Expatriate Artist Socks It to Taiwan’s President

MANHATTAN (CN) - An expatriate Chinese artist sued the president of Taiwan, claiming his country caved to pressure from mainland China, "a thugocratic regime of Satanic totalitarianism," by backing out of a plan to sculpt a 32-meter high Statue of Democracy on an island facing the mainland.

Weinming Chen sued Taiwan President Ying-jeou Ma, and Taiwan's Chief of the Bureau of Civil Affairs Hsi-lung Lee in Federal Court.

Chen claims he entered a contract with Taiwan on Jan. 17 this year to build a sculpture inspired by New York's Statue of Liberty and China's former Goddess of Democracy, which the "infamous Beijing Butchers" demolished the day of the June 4, 1989 Tiananmen Square massacre.

"The sculpture was projected to be erected on the sea shore of Kinmen Island facing Mainland China with approximately 5 nautical miles in geographic distance, according to the contract signed on January 17, 2012 with the government of Kinmen County, as an integral part of the government of the Republic of China in Taipei, Taiwan, under the presidency of defendant Ying-jeou Ma, the head of the China Nationalist Party, or Kuomintang," the complaint states.

Chen says he also entered a contract with defendant Hsi-lung Lee. But he claims that an unspecified number of Doe and Roe defendants pressured the officials to break the contract.
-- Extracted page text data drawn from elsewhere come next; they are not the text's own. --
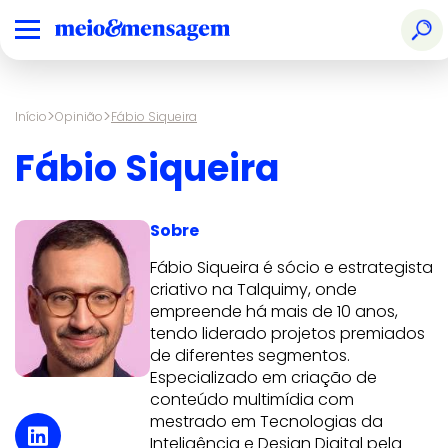
>
>
Início
Opinião
Fábio Siqueira
Fábio Siqueira
Sobre
Fábio Siqueira é sócio e estrategista
criativo na Talquimy, onde
empreende há mais de 10 anos,
tendo liderado projetos premiados
de diferentes segmentos.
Especializado em criação de
conteúdo multimídia com
mestrado em Tecnologias da
Inteligência e Design Digital pela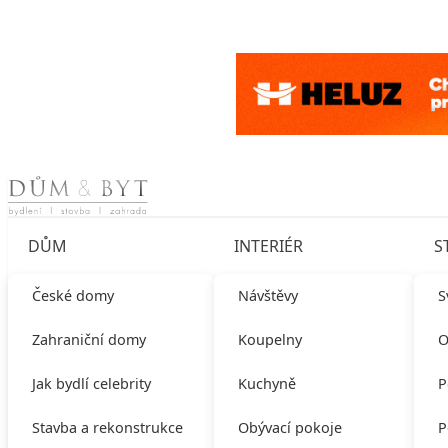
Skip to content
DŮM
INTERIÉR
S
České domy
Návštěvy
S
Zahraniční domy
Koupelny
O
Jak bydlí celebrity
Kuchyně
P
Stavba a rekonstrukce
Obývací pokoje
P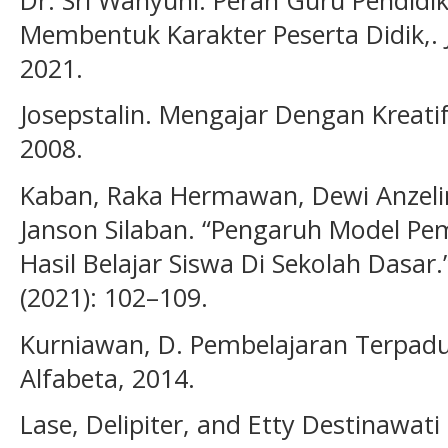
Membentuk Karakter Peserta Didik,.
2021.
Josepstalin. Mengajar Dengan Kreatif
2008.
Kaban, Raka Hermawan, Dewi Anzelina
Janson Silaban. “Pengaruh Model P
Hasil Belajar Siswa Di Sekolah Dasar.”
(2021): 102–109.
Kurniawan, D. Pembelajaran Terpad
Alfabeta, 2014.
Lase, Delipiter, and Etty Destinawati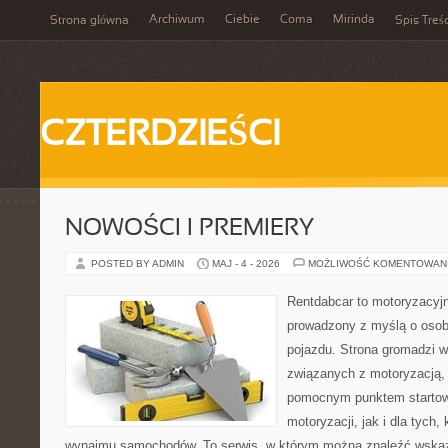
Archiwum
Ciebie
Coma
Mirinda
Strona główna
Spis Treśc
CZTERDZIEŚCI
NOWOŚCI I PREMIERY
POSTED BY ADMIN
MAJ - 4 - 2026
MOŻLIWOŚĆ KOMENTOWAN
Rentdabcar to motoryzacyjn
prowadzony z myślą o osob
pojazdu. Strona gromadzi 
związanych z motoryzacją,
pomocnym punktem startow
motoryzacji, jak i dla tych,
wynajmu samochodów. To serwis, w którym można znaleźć wska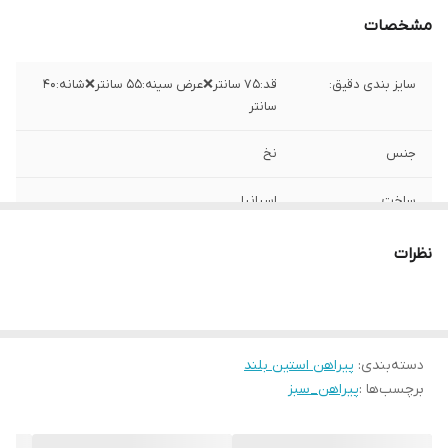
مشخصات
سایز بندی دقیق:
قد:۷۵ سانتر❌عرض سینه:۵۵ سانتر❌شانه:۴۰
سانتر
جنس
نخ
ساخت
اسپانیا
نظرات
دسته‌بندی
:
پیراهن استین بلند
برچسب‌ها :
پیراهن_سبز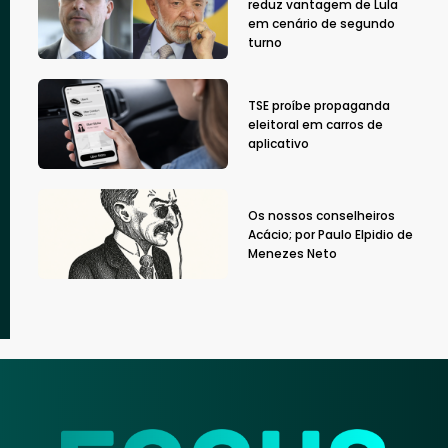
reduz vantagem de Lula
em cenário de segundo
turno
TSE proíbe propaganda
eleitoral em carros de
aplicativo
Os nossos conselheiros
Acácio; por Paulo Elpidio de
Menezes Neto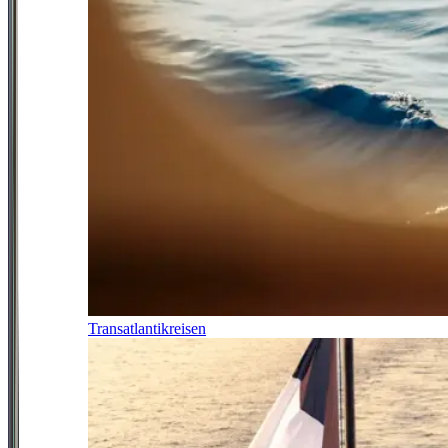
Transatlantikreisen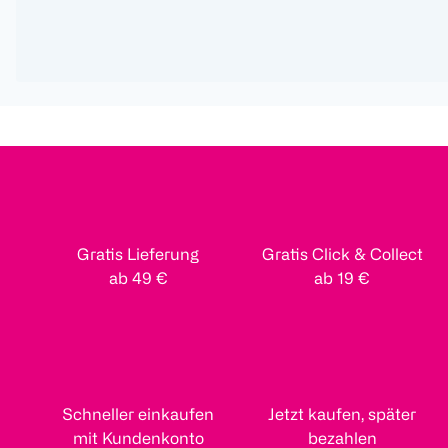
Gratis Lieferung
Gratis Click & Collect
ab 49 €
ab 19 €
Schneller einkaufen
Jetzt kaufen, später
mit Kundenkonto
bezahlen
"Unnamed defendants as John Does and Mary Roes are presumably the relators to this instant case who have apparently exerted huge undue influence upon the named defendants in causing the latter's breach of contract, and the latter's maliciously [sic] interference of the contractual relation between plaintiff and the defendants in Taiwan," the complaint states.

It continues: "Such John Does and Mary Roes may have been referred to as the members of the Politburo of the Chinese Communist Party which is located at 34 Fuyou Street, Dongcheng District, Beijing, China, and yet to be likely named and impleaded later based upon further discovery of evidence of connections for an on-going civil conspiracy in apparently tortuous and malicious interference of business contract for the purpose to politicize, sabotage and derail any projects being designed and promoted for the noble cause of freedom."
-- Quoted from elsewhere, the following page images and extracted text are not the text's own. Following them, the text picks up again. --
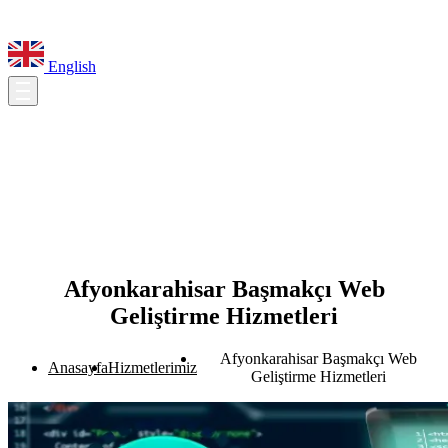
English
Afyonkarahisar Başmakçı Web
Geliştirme Hizmetleri
Afyonkarahisar Başmakçı Web
Anasayfa
Hizmetlerimiz
Geliştirme Hizmetleri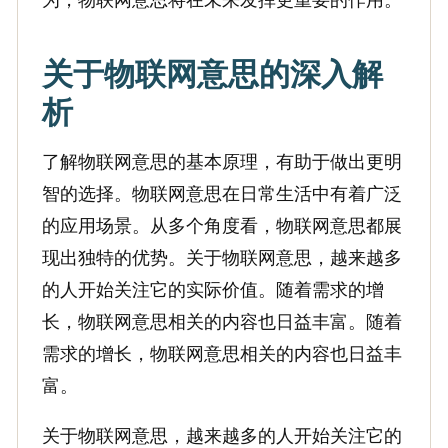
为，物联网意思将在未来发挥更重要的作用。
关于物联网意思的深入解
析
了解物联网意思的基本原理，有助于做出更明
智的选择。物联网意思在日常生活中有着广泛
的应用场景。从多个角度看，物联网意思都展
现出独特的优势。关于物联网意思，越来越多
的人开始关注它的实际价值。随着需求的增
长，物联网意思相关的内容也日益丰富。随着
需求的增长，物联网意思相关的内容也日益丰
富。
关于物联网意思，越来越多的人开始关注它的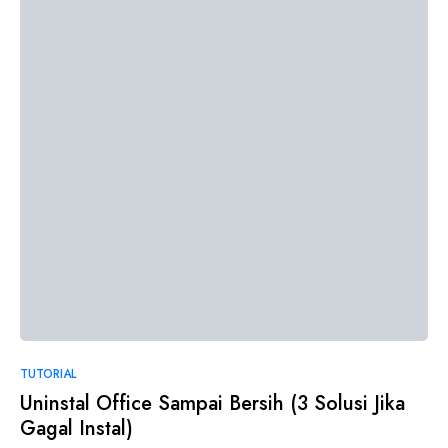
2
TUTORIAL
Uninstal Office Sampai Bersih (3 Solusi Jika
Gagal Instal)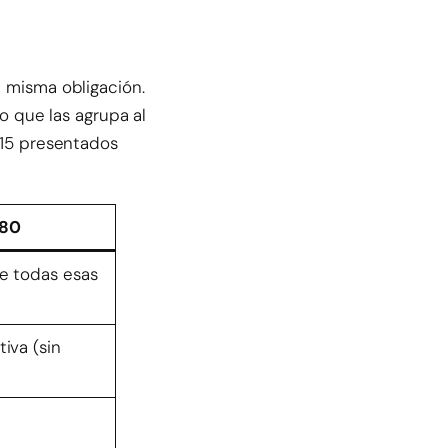
 misma obligación.
vo que las agrupa al
 115 presentados
180
e todas esas
iva (sin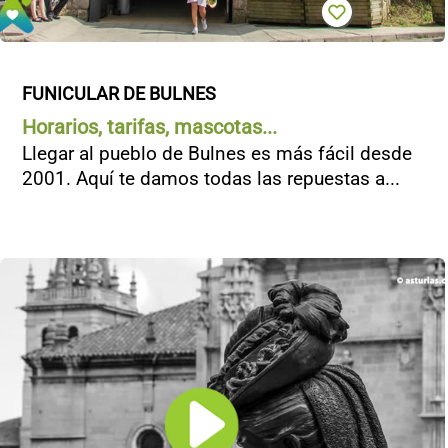
FUNICULAR DE BULNES
Horarios, tarifas, mascotas...
Llegar al pueblo de Bulnes es más fácil desde
2001. Aquí te damos todas las repuestas a...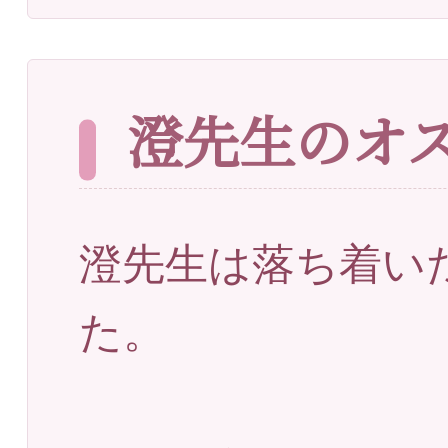
澄先生のオスス
澄先生は落ち着い
た。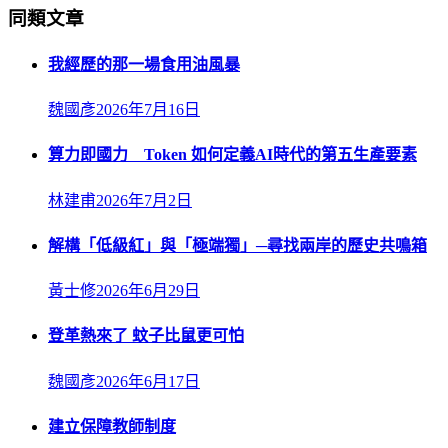
同類文章
我經歷的那一場食用油風暴
魏國彥
2026年7月16日
算力即國力 Token 如何定義AI時代的第五生產要素
林建甫
2026年7月2日
解構「低級紅」與「極端獨」─尋找兩岸的歷史共鳴箱
黃士修
2026年6月29日
登革熱來了 蚊子比鼠更可怕
魏國彥
2026年6月17日
建立保障教師制度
Chen claims that the unidentified agents "may have used duress, seduction, and all other illegal, immoral and totally corruptive undue influences and distortions" to achieve their ends, and the named defendants bowed to that pressure.
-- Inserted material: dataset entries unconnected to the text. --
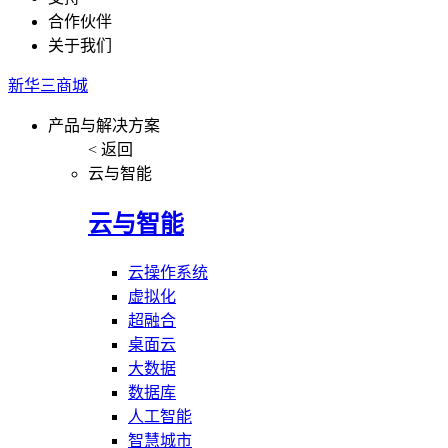
合作伙伴
关于我们
新华三商城
产品与解决方案
< 返回
云与智能
云与智能
云操作系统
虚拟化
超融合
桌面云
大数据
数据库
人工智能
智慧城市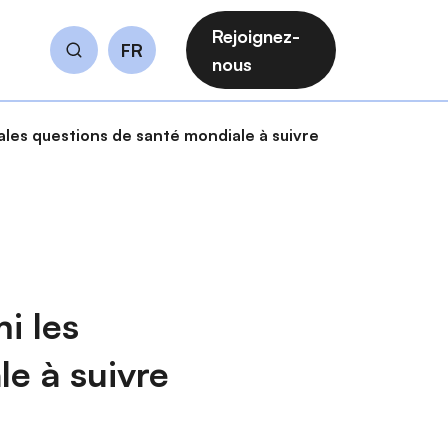
Rejoignez-
FR
Rechercher
nous
ales questions de santé mondiale à suivre
i les
le à suivre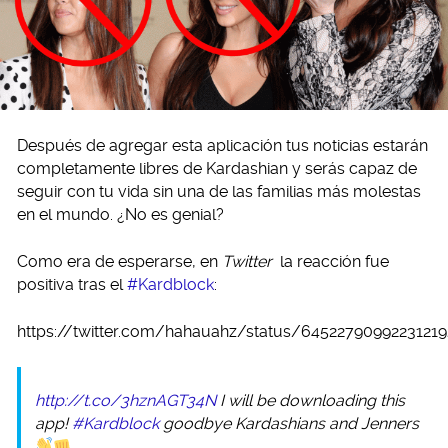
Después de agregar esta aplicación tus noticias estarán
completamente libres de Kardashian y serás capaz de
seguir con tu vida sin una de las familias más molestas
en el mundo. ¿No es genial?
Como era de esperarse, en
Twitter
la reacción fue
positiva tras el
#Kardblock
:
https://twitter.com/hahauahz/status/64522790992231219
http://t.co/3hznAGT34N
I will be downloading this
app!
#Kardblock
goodbye Kardashians and Jenners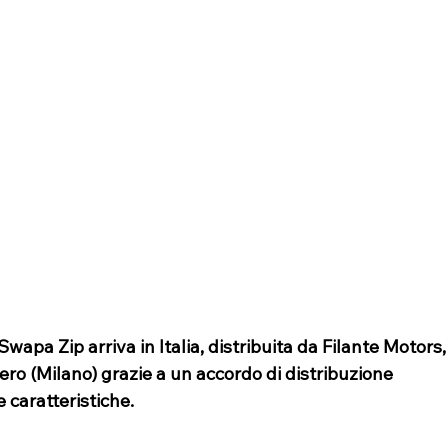
Swapa Zip arriva in Italia, distribuita da Filante Motors,
ero (Milano) grazie a un accordo di distribuzione 
e caratteristiche.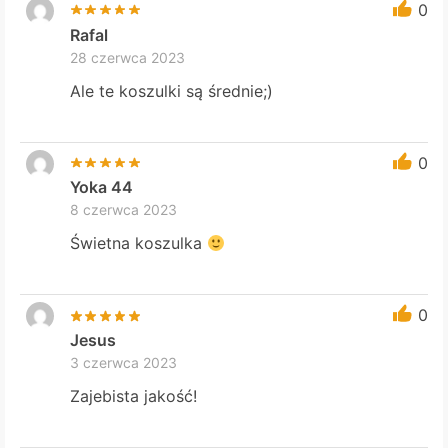
0
Rafal
28 czerwca 2023
Ale te koszulki są średnie;)
0
Yoka 44
8 czerwca 2023
Świetna koszulka
0
Jesus
3 czerwca 2023
Zajebista jakość!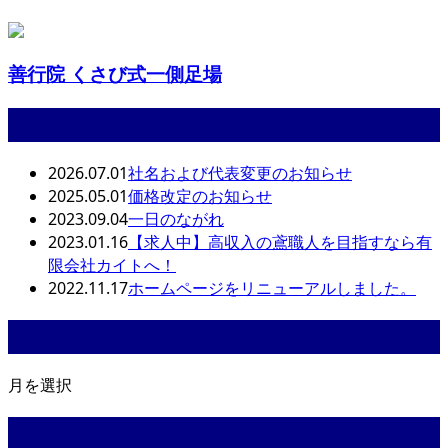
善行院 くさび式一側足場
最近の投稿
2026.07.01
社名および代表変更のお知らせ
2025.05.01
価格改定のお知らせ
2023.09.04
一日のながれ
2023.01.16
【求人中】高収入の鳶職人を目指すなら有
限会社カイトへ！
2022.11.17
ホームページをリニューアルしました。
月別アーカイブ
月を選択
カテゴリー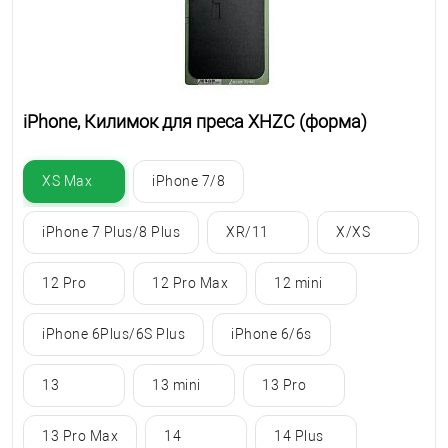
iPhone, Килимок для преса XHZC (форма)
XS Max
iPhone 7/8
iPhone 7 Plus/8 Plus
XR/11
X/XS
12 Pro
12 Pro Max
12 mini
iPhone 6Plus/6S Plus
iPhone 6/6s
13
13 mini
13 Pro
13 Pro Max
14
14 Plus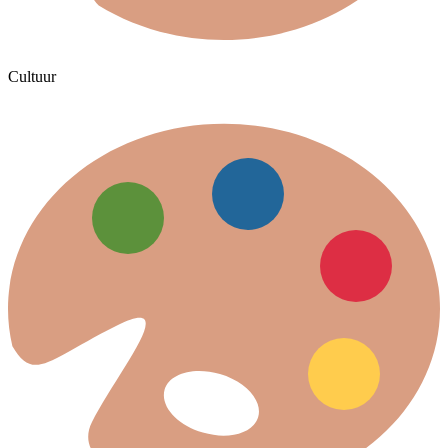
Cultuur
"Unfortunately, the principal defendants' lawless, unethical behavior of betrayal in totally breaching and forfeiting the valid and enforceable contracts and its malicious interference of such an enforceable contract for common goods has demonstrated not only committed civil wrongs against the injured victim, the plaintiff, but had demonstrated a free fall starting from the bottom line of human decency acceptable by any civilized world of free mankind under the growing pressure, penetrations and threats from a thugocratic regime of Satanic totalitarianism on the other side of the Taiwan Straits," the complaint states.

Chen seeks $22 million in punitive damages for breach of contract, breach of implied contract, intentional and malicious interference of business relations and civil conspiracy.

He also demands that the defendants allow him to erect the statue in Kinmen.

He is represented by Ning Ye, of Queens.